(Records Opens)

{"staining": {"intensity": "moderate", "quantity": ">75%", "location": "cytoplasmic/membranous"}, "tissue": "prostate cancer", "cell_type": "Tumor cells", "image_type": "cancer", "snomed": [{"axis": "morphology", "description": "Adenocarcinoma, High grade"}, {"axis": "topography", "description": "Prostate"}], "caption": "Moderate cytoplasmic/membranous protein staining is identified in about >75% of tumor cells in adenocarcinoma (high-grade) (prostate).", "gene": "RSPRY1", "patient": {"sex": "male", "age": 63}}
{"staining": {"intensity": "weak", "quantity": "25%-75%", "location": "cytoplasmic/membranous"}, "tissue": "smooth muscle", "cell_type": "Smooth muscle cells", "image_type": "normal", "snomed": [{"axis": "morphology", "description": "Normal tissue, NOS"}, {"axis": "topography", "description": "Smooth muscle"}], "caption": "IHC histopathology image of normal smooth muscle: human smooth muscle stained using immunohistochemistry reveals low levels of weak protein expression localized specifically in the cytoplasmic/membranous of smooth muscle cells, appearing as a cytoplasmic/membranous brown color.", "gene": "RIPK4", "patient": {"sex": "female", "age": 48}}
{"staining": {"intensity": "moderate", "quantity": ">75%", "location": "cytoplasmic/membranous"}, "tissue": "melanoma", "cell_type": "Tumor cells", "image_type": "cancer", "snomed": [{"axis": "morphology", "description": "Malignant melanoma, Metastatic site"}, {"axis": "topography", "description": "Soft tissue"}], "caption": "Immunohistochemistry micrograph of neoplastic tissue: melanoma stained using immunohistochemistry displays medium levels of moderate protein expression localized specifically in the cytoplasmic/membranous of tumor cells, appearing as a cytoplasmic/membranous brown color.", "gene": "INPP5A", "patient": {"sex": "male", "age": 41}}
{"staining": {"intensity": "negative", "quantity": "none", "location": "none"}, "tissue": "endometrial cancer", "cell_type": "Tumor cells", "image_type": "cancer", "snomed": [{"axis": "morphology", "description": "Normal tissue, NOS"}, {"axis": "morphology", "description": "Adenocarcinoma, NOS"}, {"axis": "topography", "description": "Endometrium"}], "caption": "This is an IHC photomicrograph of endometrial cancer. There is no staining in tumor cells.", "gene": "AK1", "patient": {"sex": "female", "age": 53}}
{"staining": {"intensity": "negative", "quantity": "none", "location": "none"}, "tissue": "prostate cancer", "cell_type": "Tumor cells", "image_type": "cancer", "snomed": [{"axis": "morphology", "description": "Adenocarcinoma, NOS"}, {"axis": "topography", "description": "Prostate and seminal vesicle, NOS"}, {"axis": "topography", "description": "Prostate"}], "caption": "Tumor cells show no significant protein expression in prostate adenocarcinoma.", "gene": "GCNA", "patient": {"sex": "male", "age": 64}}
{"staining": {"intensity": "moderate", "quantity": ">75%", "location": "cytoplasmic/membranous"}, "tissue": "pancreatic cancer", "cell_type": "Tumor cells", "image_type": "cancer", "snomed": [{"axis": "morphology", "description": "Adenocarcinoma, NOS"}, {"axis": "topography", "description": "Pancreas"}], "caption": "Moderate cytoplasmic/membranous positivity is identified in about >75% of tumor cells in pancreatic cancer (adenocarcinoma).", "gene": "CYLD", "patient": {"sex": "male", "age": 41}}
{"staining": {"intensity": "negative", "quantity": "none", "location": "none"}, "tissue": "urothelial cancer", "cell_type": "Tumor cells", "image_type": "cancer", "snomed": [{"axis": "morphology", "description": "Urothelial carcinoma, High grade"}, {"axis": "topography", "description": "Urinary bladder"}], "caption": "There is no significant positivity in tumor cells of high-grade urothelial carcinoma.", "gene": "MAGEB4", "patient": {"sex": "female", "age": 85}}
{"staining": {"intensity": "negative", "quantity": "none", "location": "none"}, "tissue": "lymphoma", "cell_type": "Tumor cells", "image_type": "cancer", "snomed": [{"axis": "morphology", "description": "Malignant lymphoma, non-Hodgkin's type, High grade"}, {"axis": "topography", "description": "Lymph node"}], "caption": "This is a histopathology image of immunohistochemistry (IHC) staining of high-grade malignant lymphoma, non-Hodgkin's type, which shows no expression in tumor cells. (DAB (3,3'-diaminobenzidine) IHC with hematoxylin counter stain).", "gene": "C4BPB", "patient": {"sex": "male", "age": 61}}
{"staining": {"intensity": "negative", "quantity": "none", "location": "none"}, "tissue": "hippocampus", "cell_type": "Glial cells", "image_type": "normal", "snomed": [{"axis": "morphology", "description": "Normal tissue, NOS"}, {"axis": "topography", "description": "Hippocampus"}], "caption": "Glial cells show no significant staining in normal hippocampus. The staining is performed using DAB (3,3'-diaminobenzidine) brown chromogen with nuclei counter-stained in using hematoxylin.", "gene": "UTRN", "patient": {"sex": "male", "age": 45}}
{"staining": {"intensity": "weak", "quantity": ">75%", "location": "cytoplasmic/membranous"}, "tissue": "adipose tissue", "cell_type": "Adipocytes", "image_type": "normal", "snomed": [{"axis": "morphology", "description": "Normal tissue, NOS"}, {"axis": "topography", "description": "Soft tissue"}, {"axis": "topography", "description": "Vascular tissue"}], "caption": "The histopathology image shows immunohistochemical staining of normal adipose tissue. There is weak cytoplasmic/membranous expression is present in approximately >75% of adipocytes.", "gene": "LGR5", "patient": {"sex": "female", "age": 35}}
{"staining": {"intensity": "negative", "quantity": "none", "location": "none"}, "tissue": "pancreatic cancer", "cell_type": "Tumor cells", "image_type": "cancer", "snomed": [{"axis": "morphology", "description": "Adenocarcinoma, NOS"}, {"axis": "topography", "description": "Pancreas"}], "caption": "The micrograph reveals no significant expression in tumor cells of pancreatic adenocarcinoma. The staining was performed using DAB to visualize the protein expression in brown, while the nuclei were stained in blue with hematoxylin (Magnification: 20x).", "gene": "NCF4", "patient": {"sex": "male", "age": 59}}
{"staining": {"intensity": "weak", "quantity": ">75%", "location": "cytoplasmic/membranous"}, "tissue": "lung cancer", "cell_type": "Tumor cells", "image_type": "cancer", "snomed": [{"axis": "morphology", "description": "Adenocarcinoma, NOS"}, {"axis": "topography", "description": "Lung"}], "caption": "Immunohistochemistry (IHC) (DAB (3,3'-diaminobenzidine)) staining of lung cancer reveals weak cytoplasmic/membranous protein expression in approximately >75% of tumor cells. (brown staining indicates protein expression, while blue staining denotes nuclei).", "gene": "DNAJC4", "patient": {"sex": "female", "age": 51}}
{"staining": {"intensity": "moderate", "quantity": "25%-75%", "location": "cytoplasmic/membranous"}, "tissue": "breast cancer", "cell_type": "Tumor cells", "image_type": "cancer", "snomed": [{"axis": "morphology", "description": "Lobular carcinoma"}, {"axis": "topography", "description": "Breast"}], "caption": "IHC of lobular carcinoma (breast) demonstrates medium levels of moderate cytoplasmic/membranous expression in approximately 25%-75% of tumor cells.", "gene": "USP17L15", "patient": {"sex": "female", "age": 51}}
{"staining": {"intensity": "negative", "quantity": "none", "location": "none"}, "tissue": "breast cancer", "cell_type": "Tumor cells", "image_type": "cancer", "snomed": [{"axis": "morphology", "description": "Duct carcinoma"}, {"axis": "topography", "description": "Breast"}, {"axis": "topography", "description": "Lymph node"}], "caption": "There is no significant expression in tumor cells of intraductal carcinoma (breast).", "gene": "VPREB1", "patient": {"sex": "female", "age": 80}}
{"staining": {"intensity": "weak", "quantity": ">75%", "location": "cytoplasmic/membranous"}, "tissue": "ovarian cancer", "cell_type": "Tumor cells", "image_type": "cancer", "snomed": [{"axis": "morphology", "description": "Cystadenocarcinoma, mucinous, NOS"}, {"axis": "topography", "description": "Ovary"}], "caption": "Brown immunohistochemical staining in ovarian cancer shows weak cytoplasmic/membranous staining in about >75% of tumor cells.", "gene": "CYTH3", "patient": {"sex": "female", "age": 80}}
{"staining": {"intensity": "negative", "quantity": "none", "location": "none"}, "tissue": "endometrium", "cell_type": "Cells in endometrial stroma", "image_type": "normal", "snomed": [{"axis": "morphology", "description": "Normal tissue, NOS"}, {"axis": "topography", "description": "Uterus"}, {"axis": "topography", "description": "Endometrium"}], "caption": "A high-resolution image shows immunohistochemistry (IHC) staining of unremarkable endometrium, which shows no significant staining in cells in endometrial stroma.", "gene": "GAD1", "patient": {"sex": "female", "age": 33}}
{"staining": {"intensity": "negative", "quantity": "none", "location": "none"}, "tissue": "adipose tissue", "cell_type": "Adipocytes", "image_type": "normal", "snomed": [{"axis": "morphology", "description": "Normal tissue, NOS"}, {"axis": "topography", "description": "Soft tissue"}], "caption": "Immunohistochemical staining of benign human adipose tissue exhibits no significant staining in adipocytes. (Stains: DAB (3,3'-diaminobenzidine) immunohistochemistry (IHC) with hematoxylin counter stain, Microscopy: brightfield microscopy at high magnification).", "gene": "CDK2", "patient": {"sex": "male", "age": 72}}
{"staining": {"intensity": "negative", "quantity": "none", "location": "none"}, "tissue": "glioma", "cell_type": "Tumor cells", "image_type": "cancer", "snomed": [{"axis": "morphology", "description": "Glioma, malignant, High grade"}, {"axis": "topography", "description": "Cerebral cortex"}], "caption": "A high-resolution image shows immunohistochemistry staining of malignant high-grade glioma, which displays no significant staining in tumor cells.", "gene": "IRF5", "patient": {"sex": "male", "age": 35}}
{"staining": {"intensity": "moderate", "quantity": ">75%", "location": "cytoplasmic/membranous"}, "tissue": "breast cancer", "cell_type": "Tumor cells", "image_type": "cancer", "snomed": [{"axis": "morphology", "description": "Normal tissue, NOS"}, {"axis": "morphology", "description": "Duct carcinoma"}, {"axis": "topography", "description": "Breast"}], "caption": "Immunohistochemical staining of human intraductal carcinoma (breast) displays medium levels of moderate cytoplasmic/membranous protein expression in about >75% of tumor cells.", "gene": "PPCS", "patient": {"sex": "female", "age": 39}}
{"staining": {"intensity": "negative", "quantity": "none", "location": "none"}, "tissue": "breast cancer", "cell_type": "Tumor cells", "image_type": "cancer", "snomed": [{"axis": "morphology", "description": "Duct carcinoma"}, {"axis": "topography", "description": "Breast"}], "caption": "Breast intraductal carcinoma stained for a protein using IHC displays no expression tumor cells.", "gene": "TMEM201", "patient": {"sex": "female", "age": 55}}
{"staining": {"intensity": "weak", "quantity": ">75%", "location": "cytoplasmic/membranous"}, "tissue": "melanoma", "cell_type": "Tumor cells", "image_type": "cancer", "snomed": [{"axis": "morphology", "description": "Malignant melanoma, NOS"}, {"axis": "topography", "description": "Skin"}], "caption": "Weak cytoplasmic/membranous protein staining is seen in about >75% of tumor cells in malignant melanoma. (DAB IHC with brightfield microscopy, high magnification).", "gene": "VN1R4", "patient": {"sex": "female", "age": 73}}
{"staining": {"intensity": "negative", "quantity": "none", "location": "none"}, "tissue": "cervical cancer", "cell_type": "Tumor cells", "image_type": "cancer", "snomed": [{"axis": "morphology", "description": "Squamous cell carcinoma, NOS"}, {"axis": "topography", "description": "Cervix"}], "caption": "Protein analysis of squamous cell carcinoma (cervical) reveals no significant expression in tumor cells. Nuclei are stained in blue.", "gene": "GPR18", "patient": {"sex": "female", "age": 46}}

(Records Closes)

● What you are asked to do
Find the word "human" in the entries and show each line where it is found.

● Task solution
{"staining": {"intensity": "weak", "quantity": "25%-75%", "location": "cytoplasmic/membranous"}, "tissue": "smooth muscle", "cell_type": "Smooth muscle cells", "image_type": "normal", "snomed": [{"axis": "morphology", "description": "Normal tissue, NOS"}, {"axis": "topography", "description": "Smooth muscle"}], "caption": "IHC histopathology image of normal smooth muscle: human smooth muscle stained using immunohistochemistry reveals low levels of weak protein expression localized specifically in the cytoplasmic/membranous of smooth muscle cells, appearing as a cytoplasmic/membranous brown color.", "gene": "RIPK4", "patient": {"sex": "female", "age": 48}}
{"staining": {"intensity": "negative", "quantity": "none", "location": "none"}, "tissue": "adipose tissue", "cell_type": "Adipocytes", "image_type": "normal", "snomed": [{"axis": "morphology", "description": "Normal tissue, NOS"}, {"axis": "topography", "description": "Soft tissue"}], "caption": "Immunohistochemical staining of benign human adipose tissue exhibits no significant staining in adipocytes. (Stains: DAB (3,3'-diaminobenzidine) immunohistochemistry (IHC) with hematoxylin counter stain, Microscopy: brightfield microscopy at high magnification).", "gene": "CDK2", "patient": {"sex": "male", "age": 72}}
{"staining": {"intensity": "moderate", "quantity": ">75%", "location": "cytoplasmic/membranous"}, "tissue": "breast cancer", "cell_type": "Tumor cells", "image_type": "cancer", "snomed": [{"axis": "morphology", "description": "Normal tissue, NOS"}, {"axis": "morphology", "description": "Duct carcinoma"}, {"axis": "topography", "description": "Breast"}], "caption": "Immunohistochemical staining of human intraductal carcinoma (breast) displays medium levels of moderate cytoplasmic/membranous protein expression in about >75% of tumor cells.", "gene": "PPCS", "patient": {"sex": "female", "age": 39}}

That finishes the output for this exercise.